Assigned task: Render this sentence from the chestnut-crowned antpitta text in Spanish: "It is strongly associated with Chusquea bamboo where that is present."

Document text:

-- Opening Marker --

All subspecies have a brown or dark brown iris, a black bill with a gray base on the mandible, and pale blue-gray legs and feet.

==Distribution and habitat==
The chestnut-crowned antpitta has a disjunct distribution. The subspecies are found thus:

- G. r. ruficapilla: all three Andean ranges in Colombia and south through Ecuador to but not in the southwest of the country
- G. r. perijana: Serranía del Perijá in extreme northern Colombia and slightly into western Venezuela
- G. r. avilae: Venezuelan Coastal Range between Lara and Miranda states
- G. r. nigrolineata: Andes of Venezuela between northern Trujillo and northern Táchira states
- G. r. connectens: El Oro and Loja provinces in southwestern Ecuador
- G. r. albiloris: western slope of northwestern Peruvian Andes in Piura, Cajamarca, and Lambayeque departments
- G. r. interior: north-central Peru in Amazonas and San Martín departments

The chestnut-crowned antpitta inhabits a wide variety of landscapes including subtropical and tropical (semi-humid and humid) montane forest, woodlands, and secondary forest. It occurs in unbroken forest interior, at its edges, and in somewhat open areas within the forest such as those caused by fallen trees. It is strongly associated with Chusquea bamboo where that is present. It appears comfortable in some human-modified habitats such as areas of mixed pasture and scrubland. In elevation it occurs between 1200 and 3000 m in Colombia, mostly between 1900 and 3100 m in Ecuador, between 1200 and 3100 m in Peru, and between 1300 and 3000 m in Venezuela.

-- Closing Marker --

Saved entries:
-- Opening Marker --

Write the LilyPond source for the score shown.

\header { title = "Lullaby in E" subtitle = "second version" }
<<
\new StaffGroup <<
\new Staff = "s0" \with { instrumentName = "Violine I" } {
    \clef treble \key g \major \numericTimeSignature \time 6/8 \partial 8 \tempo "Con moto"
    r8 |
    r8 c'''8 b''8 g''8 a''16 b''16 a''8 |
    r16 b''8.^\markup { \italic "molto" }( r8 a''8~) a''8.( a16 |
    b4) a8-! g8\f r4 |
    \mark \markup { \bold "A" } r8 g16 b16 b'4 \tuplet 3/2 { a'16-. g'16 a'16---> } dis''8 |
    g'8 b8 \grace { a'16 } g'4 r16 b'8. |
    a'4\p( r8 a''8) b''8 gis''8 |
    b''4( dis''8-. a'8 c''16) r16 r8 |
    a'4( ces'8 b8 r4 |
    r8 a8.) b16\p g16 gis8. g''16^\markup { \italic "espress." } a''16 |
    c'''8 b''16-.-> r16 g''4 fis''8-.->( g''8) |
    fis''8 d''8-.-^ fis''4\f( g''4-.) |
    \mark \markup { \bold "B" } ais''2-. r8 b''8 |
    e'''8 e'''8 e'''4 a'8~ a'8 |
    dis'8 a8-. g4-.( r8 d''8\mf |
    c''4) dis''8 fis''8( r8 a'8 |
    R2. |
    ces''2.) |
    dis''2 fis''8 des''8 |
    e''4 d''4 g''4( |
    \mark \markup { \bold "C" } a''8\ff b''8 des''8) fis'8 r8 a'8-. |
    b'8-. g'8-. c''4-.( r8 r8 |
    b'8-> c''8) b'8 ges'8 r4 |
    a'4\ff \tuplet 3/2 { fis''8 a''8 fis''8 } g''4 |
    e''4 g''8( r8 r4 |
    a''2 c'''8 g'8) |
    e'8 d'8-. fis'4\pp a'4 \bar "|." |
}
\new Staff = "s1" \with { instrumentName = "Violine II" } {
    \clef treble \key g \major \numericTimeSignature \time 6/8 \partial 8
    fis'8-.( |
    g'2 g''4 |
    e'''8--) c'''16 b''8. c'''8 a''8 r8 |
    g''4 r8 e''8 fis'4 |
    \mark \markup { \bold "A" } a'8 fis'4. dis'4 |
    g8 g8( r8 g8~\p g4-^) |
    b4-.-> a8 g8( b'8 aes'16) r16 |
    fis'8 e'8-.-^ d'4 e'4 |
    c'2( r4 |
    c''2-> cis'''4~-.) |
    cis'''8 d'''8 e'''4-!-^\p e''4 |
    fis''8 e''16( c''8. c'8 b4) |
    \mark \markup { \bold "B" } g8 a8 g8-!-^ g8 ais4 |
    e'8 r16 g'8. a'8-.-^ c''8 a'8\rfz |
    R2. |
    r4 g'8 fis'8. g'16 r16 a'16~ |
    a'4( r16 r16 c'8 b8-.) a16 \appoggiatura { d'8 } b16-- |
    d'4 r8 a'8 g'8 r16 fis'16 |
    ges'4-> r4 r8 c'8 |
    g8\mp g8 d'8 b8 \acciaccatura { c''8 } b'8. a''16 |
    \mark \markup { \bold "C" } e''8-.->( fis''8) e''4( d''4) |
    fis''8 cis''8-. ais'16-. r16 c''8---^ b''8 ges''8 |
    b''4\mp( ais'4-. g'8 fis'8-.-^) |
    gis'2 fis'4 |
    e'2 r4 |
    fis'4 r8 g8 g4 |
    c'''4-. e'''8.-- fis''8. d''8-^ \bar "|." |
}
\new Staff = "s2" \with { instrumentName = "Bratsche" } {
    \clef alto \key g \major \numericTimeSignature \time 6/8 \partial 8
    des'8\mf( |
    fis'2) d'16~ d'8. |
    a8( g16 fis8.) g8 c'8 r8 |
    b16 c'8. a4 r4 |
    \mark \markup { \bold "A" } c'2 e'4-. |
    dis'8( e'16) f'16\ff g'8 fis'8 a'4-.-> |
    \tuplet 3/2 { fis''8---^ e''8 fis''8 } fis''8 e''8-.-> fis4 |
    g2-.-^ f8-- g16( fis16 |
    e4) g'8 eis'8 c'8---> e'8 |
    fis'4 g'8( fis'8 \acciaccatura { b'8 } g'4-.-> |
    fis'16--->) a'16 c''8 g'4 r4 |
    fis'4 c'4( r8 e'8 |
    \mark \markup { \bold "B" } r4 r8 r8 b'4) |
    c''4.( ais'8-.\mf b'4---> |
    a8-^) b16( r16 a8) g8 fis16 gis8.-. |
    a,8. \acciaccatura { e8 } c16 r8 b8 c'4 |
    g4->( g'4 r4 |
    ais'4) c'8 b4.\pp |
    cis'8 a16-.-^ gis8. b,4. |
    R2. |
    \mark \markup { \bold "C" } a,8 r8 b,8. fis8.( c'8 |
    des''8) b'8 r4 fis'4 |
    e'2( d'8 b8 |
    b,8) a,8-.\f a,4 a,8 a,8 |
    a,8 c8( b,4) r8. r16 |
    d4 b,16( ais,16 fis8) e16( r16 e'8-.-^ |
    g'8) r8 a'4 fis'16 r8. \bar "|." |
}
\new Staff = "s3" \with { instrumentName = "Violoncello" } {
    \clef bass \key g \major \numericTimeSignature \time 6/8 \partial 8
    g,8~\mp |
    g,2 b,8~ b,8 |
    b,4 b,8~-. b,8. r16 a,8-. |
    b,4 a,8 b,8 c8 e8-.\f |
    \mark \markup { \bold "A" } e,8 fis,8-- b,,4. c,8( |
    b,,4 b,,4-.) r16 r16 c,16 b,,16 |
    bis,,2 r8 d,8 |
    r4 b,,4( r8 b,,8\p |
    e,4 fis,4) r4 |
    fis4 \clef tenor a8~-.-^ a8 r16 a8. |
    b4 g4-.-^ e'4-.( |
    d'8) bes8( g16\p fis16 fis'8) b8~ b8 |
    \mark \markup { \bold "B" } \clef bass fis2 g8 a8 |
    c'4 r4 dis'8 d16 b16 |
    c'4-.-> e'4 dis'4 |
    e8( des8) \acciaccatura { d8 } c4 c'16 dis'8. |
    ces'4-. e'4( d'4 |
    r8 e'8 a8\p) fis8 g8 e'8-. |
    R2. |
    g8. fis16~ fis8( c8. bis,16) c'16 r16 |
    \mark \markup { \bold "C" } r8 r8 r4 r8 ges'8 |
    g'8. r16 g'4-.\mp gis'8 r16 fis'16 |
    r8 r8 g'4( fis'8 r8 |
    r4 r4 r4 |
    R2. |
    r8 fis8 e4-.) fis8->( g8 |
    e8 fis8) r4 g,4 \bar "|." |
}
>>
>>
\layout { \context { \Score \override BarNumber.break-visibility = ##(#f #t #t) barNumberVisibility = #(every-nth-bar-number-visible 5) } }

-- Closing Marker --

Response: Está fuertemente asociado con el bambú Chusquea donde este está presente.